Quando l’onomatopea è musica. La campanella di Paganini e le sue sorelle

Musicale: dolce, soave, armonico. E ancora: emozionante o divertente, purché coinvolgente. Potrebbe proseguire all’infinito la lista di aggettivi che noi associamo all’idea di musica. Difficilmente ci immaginiamo una musica che prende spunto dai rumori e dai suoni più inaspettati della nostra vita quotidiana. L’imitazione dei suoni, quella che in letteratura chiamiamo onomatopea, ha trovato espressioni imitazioni singolari e di successo anche nella storia della musica. In quella che ci pare la più idealizzata, complessa delle musiche, la classica, ha trovato posto con esempi famosi e di successo.

Un celebre esempio di onomatopea è rappresentato dal brano “La campanella” tema portante del rondò del concerto n.2 per violino e orchestra in si minore di Niccolò Paganini. Nell’intento dell’autore l’imitazione del suono della campanella mediante l’armonizzazione orchestrale o il virtuosismo dello strumento solista – in questo caso il violino – doveva richiamare l’attenzione sul tema portante del movimento. A questo motivo si ispirò il pianista ungherese Franz Liszt che ne fece una fortunatissima versione rielaborata per pianoforte solo. Ma non fu questo il solo caso di onomatopea divenuto celebre nella storia della musica. Il galoppo dei cavalli ispirò negli anni ’20 del XIX secolo il genere ballabile del galop o galoppade, in voga presso gli ambienti dell’alta borghesia viennese, parigina e londinese. Spesso il galop era il ballo conclusivo della serata. Un altro caso di galoppo musicato celebre nella storia della musica è la carica di cavalleria presente nell’Ouverture del Guglielmo Tell di Gioacchino Rossini.

Nei sobborghi boscosi della Vienna del XIX secolo i viandanti del fine settimana, stufi della routine quotidiana della capitale asburgica, usavano rifugiarsi nell’osteria Krapfenwaldel.
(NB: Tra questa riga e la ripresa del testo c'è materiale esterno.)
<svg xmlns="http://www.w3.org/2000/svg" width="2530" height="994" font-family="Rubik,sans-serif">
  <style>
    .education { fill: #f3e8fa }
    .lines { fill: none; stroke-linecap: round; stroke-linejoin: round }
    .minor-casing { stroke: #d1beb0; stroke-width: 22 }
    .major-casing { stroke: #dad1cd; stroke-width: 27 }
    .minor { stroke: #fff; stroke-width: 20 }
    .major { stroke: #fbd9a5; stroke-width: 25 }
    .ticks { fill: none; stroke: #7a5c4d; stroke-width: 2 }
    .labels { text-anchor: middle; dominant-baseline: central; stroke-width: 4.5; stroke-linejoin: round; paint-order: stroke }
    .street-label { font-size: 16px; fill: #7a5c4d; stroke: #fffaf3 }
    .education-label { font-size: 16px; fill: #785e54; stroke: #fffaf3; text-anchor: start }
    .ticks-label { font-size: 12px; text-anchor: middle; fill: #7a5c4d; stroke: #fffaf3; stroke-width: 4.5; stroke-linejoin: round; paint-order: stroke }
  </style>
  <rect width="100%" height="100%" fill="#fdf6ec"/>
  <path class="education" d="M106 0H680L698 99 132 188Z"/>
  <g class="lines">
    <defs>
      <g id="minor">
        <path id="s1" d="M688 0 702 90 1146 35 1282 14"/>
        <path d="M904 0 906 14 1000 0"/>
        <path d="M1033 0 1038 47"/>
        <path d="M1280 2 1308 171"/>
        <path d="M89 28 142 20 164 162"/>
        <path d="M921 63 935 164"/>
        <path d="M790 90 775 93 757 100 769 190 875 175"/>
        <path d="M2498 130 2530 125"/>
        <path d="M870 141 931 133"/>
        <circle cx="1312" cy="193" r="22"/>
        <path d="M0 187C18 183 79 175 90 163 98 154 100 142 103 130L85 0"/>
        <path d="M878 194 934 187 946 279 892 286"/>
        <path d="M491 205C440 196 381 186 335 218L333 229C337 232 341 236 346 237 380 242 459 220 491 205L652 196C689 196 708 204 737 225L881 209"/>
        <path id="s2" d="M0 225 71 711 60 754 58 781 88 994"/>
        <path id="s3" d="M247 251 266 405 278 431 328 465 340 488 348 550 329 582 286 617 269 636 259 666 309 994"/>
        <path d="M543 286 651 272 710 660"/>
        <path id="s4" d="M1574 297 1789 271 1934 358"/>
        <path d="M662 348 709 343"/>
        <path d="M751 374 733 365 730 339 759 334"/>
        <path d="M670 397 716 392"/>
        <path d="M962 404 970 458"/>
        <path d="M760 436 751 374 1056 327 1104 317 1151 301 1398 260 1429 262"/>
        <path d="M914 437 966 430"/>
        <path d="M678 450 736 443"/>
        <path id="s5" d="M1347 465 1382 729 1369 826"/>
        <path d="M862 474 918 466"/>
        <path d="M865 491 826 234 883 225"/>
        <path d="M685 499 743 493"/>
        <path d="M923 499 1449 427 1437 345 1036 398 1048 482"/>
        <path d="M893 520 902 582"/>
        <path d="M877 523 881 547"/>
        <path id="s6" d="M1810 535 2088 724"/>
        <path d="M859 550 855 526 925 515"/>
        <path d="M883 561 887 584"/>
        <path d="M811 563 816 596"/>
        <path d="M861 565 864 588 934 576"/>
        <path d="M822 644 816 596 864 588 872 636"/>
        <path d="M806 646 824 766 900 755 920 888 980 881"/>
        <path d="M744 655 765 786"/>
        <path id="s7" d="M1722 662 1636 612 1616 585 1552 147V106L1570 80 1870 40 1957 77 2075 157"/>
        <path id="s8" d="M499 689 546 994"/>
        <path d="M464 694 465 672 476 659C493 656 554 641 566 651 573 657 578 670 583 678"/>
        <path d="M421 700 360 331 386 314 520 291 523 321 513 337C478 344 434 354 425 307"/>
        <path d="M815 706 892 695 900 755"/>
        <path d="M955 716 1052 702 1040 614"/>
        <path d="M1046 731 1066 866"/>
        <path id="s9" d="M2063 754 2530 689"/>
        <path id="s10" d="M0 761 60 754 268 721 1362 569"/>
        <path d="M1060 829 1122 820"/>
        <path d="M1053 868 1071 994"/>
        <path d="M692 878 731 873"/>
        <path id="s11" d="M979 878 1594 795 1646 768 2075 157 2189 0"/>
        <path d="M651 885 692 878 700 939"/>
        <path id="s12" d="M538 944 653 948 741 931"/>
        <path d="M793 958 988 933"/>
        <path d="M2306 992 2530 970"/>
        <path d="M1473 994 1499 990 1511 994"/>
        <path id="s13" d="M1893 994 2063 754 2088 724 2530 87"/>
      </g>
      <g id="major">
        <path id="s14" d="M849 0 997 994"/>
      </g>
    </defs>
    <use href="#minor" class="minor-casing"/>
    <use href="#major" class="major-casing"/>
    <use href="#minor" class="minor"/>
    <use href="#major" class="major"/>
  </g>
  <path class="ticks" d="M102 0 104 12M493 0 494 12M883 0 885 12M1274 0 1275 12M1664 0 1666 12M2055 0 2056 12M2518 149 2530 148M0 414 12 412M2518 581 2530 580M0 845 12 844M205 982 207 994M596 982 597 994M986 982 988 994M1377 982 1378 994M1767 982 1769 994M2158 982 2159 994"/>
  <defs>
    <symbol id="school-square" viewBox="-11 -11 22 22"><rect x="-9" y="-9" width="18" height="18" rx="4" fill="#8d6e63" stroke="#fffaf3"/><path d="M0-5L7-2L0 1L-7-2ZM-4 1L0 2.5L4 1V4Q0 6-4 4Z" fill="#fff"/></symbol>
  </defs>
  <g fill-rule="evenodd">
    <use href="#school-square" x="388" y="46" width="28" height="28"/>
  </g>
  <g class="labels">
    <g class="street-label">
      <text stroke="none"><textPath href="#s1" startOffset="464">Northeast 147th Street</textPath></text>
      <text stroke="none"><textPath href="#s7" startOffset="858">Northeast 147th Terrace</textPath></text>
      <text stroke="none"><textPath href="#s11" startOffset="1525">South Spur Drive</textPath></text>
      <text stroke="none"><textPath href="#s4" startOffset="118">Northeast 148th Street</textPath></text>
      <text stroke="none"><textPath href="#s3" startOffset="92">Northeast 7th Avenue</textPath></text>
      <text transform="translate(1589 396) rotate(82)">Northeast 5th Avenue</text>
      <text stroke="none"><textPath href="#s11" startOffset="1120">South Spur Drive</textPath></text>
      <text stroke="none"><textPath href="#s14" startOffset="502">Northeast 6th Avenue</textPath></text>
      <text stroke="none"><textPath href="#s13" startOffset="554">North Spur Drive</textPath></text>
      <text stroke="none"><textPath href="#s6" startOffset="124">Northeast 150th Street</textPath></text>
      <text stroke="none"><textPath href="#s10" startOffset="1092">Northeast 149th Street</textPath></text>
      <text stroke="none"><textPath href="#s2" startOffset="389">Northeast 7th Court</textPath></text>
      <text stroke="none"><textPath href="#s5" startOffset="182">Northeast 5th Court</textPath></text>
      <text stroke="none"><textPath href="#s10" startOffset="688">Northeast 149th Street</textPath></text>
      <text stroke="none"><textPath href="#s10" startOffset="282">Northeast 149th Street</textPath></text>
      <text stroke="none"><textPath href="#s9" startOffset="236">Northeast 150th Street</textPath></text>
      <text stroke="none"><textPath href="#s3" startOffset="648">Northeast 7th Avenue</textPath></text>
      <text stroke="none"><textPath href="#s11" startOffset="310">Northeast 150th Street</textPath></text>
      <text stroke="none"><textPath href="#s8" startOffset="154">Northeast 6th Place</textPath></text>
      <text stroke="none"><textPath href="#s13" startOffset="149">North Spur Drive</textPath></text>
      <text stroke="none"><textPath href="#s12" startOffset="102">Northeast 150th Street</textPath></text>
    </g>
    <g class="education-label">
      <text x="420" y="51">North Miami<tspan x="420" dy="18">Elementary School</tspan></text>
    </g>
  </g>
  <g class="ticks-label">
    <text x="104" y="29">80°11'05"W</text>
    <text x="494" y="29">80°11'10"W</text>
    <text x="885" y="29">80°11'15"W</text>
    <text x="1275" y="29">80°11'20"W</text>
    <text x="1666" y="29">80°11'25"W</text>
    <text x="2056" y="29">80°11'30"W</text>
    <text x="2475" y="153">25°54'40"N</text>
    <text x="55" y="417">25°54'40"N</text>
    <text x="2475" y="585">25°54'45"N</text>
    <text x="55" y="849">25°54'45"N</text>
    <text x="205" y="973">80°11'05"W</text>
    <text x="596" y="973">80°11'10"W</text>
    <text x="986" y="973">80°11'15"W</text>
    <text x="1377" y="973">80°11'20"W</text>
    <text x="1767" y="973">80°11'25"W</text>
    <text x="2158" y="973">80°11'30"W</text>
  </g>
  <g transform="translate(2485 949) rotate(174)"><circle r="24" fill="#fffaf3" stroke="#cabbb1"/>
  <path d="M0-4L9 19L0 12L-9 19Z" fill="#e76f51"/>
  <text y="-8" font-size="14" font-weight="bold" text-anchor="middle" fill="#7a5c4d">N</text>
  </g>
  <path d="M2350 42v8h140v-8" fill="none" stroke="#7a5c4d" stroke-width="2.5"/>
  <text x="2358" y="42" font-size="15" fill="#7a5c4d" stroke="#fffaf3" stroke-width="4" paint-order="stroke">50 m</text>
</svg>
Tra di loro doveva esserci probabilmente Johann Strauss Jr, che vi intitolo una polka francese, la “Im Krapfenwald’l”, meglio conosciuta come “Cuckoo Polka”. Particolarità di questa polka è che il tema principale è introdotto e intermezzato dal verso del cuculo reso da un particolare strumento che ne restituisce il suono. Restando nella regione del Danubio, sarà il compositore ceco Bedrich Smetana ad imitare in musica lo scorrere del fiume Vltava e l’atmosfera dei suoi paesaggi attraverso il poema sinfonico La Moldava. Il brano – inserito nel più ampio poema sinfonico Mà Vlast – è un viaggio musicale in 7 tappe: la sorgente, il cammino del fiume, la caccia nei boschi, la festa di nozze dei contadini, la pianura di notte, le cascate di s.Giovanni, l’attraversamento di Praga e lo sbocco del fiume nell’Elba. Di particolare effetto sono le rapidissime sequenze di archi e fiati a rendere la caduta dell’acqua a precipizio nelle cascate, o il timido pizzicato di archi che imita lo zampillare dell’acqua dalla fonte.
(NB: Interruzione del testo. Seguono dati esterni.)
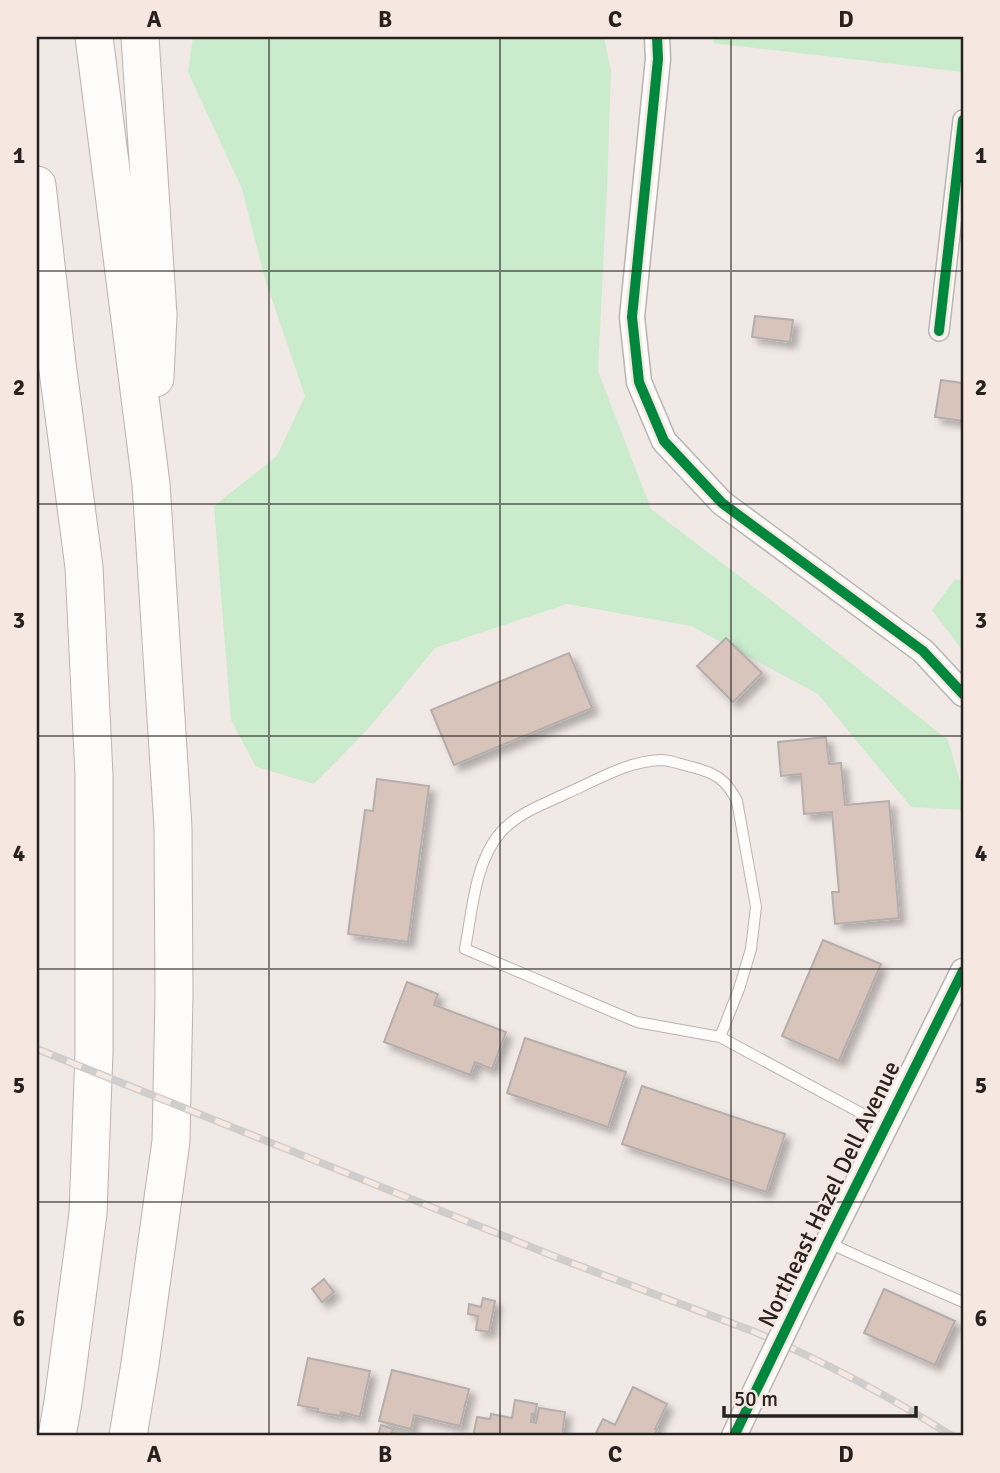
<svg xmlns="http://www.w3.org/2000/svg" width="1000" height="1473" font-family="Signika,sans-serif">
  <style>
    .green { fill: #caeccd }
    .building { fill: #d9c4bb; stroke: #b4aeac; stroke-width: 2; filter: url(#shadow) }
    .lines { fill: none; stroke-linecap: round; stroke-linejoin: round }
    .service-casing { stroke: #b9b3b1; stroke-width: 12 }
    .minor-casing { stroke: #b9b3b1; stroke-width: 22 }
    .tertiary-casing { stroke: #b9b3b1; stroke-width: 27 }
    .motorway-casing { stroke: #b9b3b1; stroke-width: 39 }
    .service { stroke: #fdfcfb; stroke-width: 10 }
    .minor { stroke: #fdfcfb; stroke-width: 19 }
    .tertiary { stroke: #fdfcfb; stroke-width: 24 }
    .motorway { stroke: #fdfcfb; stroke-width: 37 }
    .rail-casing { stroke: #d0cecd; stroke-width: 8 }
    .rail { stroke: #f6e7e1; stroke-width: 5; stroke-dasharray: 16; stroke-linecap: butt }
    .tertiary-bridge-casing { stroke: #b9b3b1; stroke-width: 27; stroke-linecap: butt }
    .tertiary-bridge { stroke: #fdfcfb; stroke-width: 24 }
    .cycleway-casing { stroke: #f6e7e1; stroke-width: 15 }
    .cycleway { stroke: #00873e; stroke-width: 10 }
    .grid { fill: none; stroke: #272220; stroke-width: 2; stroke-opacity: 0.55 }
    .labels { text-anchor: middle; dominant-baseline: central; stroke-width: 5; stroke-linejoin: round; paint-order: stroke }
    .street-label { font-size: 24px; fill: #272220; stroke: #f6e7e1 }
    .neatline { fill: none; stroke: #272220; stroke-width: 2.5 }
    .grid-label { font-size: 23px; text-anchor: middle; font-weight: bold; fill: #272220 }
  </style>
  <defs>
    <filter id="shadow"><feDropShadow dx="6" dy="6" stdDeviation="3.5" flood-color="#0004"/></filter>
  </defs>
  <rect width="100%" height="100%" fill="#f1e9e6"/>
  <path class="green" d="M193,37H604L611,71L607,190L598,371L651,509L775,603L948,740L963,791V810L911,807L818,694L691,626L567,604L435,648L368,729L314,784L256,767L231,720L214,506L277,456L305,396L265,279L242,189L188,72Z
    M714,37H963V72L713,43Z
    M955,579L963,581V651L932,610Z"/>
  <path class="building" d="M755,316L793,320L790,342L752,337Z
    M941,380L963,383V421L935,417Z
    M726,638L762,673L733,702L697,666Z
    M569,653L592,708L454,765L431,710Z
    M826,737L829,764L841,763L845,805L889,801L899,918L835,924L832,892H839L832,812L804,814L801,774L781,776L778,742Z
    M377,779L429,786L408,942L348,934L365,810L373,811Z
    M823,940L881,964L839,1061L782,1036Z
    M407,982L438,994L434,1005L506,1032L492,1069L475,1062L470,1075L384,1042Z
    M525,1038L626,1072L608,1127L507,1093Z
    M642,1086L785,1134L766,1192L622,1144Z
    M324,1279L334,1292L322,1302L312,1289Z
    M884,1289L955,1321L935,1365L864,1333Z
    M483,1298L495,1301L489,1332L476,1330L478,1316L468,1314L469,1304L481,1307Z
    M308,1358L370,1371L360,1417L341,1412L340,1416L317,1412L318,1409L298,1405Z
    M392,1370L469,1389L460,1426L414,1415L411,1429L379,1421Z
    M633,1387L667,1404L655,1429L657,1430L654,1436L595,1435L603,1419L615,1425Z
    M515,1400L537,1404L535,1414H532L531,1422L536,1423L539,1408L565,1412L562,1436H473L477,1417L490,1419L491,1414L512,1418Z
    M381,1425L393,1429L391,1436H378Z"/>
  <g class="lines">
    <g class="service-casing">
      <path id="service" d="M720,1037L739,989L751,949L756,907L737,801C726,779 715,773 692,767C682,765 671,760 661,760C627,761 595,781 565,794C542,805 518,813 501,832C475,861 472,912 465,949L637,1022L720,1037L885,1126
        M829,1243L864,1259L963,1302"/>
    </g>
    <g class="minor-casing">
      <path id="minor" d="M939,331L963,120"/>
    </g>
    <g class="tertiary-casing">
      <path id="tertiary" d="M657,37L658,59L632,317L639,382L664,441L722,503L923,651L963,694
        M802,1294L963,971
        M734,1436L752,1398"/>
    </g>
    <g class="motorway-casing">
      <path id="motorway" d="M94,37L151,484L173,827L174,996L171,1141L140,1364L128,1436
        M140,37L158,315L155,378
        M37,185L57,363L84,567L94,775V1052L88,1214L63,1402L57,1436"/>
    </g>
    <use href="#service" class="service"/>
    <use href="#minor" class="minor"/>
    <use href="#tertiary" class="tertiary"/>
    <use href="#motorway" class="motorway"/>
    <g class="rail-casing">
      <path id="rail" d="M37,1049L561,1259L755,1332C823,1361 889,1396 952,1436"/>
    </g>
    <use href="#rail" class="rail"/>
    <g class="tertiary-bridge-casing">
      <path id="tertiary-bridge" d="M752,1398L802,1294"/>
    </g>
    <use href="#tertiary-bridge" class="tertiary-bridge"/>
    <g class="cycleway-casing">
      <path id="cycleway" d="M657,37L658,59L632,317L639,382L664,441L722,503L923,651L963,694
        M939,331L963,120
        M734,1436L828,1242L963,971"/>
    </g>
    <use href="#cycleway" class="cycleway"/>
  </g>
  <path class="grid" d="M269,37V1436M500,37V1436M731,37V1436M37,271H963M37,504H963M37,736H963M37,969H963M37,1202H963"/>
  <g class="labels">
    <g class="street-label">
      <text transform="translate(829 1194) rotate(-64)">Northeast Hazel Dell Avenue</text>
    </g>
  </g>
  <rect width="1000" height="1473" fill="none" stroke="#f6e7e1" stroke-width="77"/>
  <path d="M724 1406v10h192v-10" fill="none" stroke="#272220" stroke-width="3.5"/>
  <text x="734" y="1406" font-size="21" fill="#272220" stroke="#f6e7e1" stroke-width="5" paint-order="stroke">50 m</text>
  <rect x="38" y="38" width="924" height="1396" class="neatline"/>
  <g class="grid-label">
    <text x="154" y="27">A</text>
    <text x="385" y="27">B</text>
    <text x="615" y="27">C</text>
    <text x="846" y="27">D</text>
    <text x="19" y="163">1</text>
    <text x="981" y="163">1</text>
    <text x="19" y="395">2</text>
    <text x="981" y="395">2</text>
    <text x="19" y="628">3</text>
    <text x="981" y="628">3</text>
    <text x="19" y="861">4</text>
    <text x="981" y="861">4</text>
    <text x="19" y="1093">5</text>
    <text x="981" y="1093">5</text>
    <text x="19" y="1326">6</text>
    <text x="981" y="1326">6</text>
    <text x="154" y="1462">A</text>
    <text x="385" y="1462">B</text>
    <text x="615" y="1462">C</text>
    <text x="846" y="1462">D</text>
  </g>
</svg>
Un altro caso di onomatopea musicale si riscontra nell’opera “La Favola dello Zar Saltan”, composta tra 1899 e 1900 da Nikolaj Andreevič Rimskij-Korsakov adattamento dell’omonima fiaba di Puskin. La fiaba narra dell matrimonio tormentato tra lo zar Saltan di Russia e Militrisa, terza di tre sorelle e oggetto della loro invidia. Non sfuggirà alla loro invidia nemmeno il piccolo principe Gvidon, cresciuto dalla madre in una lontana isola dopo un fallito tentativo di duplice omicidio. Scampato a mesi di reclusione in una botte insieme alla madre – è una favola, occorre ricordarlo – lo Zarevič Gvidon prova nostalgia per la terra del mai conosciuto padre Saltan. Per tornare in patria egli dovrà necessariamente trasformarsi in zanzara, moscone e infine calabrone. Ecco dunque il volo del calabrone, rapido interludio tra le scene del ritorno del piccolo principe in Russia, un vortice di rapidissime note che salgono e scendono dalla scala cromatica e ronzano nelle orecchie dell’ascoltatore a rievocare il ronzio del calabrone mentre sale e scende durante il suo volo. Fu il celebre pianista Sergej Rachmaninoff a produrre una versione per piano, celebre quanto se non più dell’originale.

 

Chi ha detto che un rumore non può fare musica?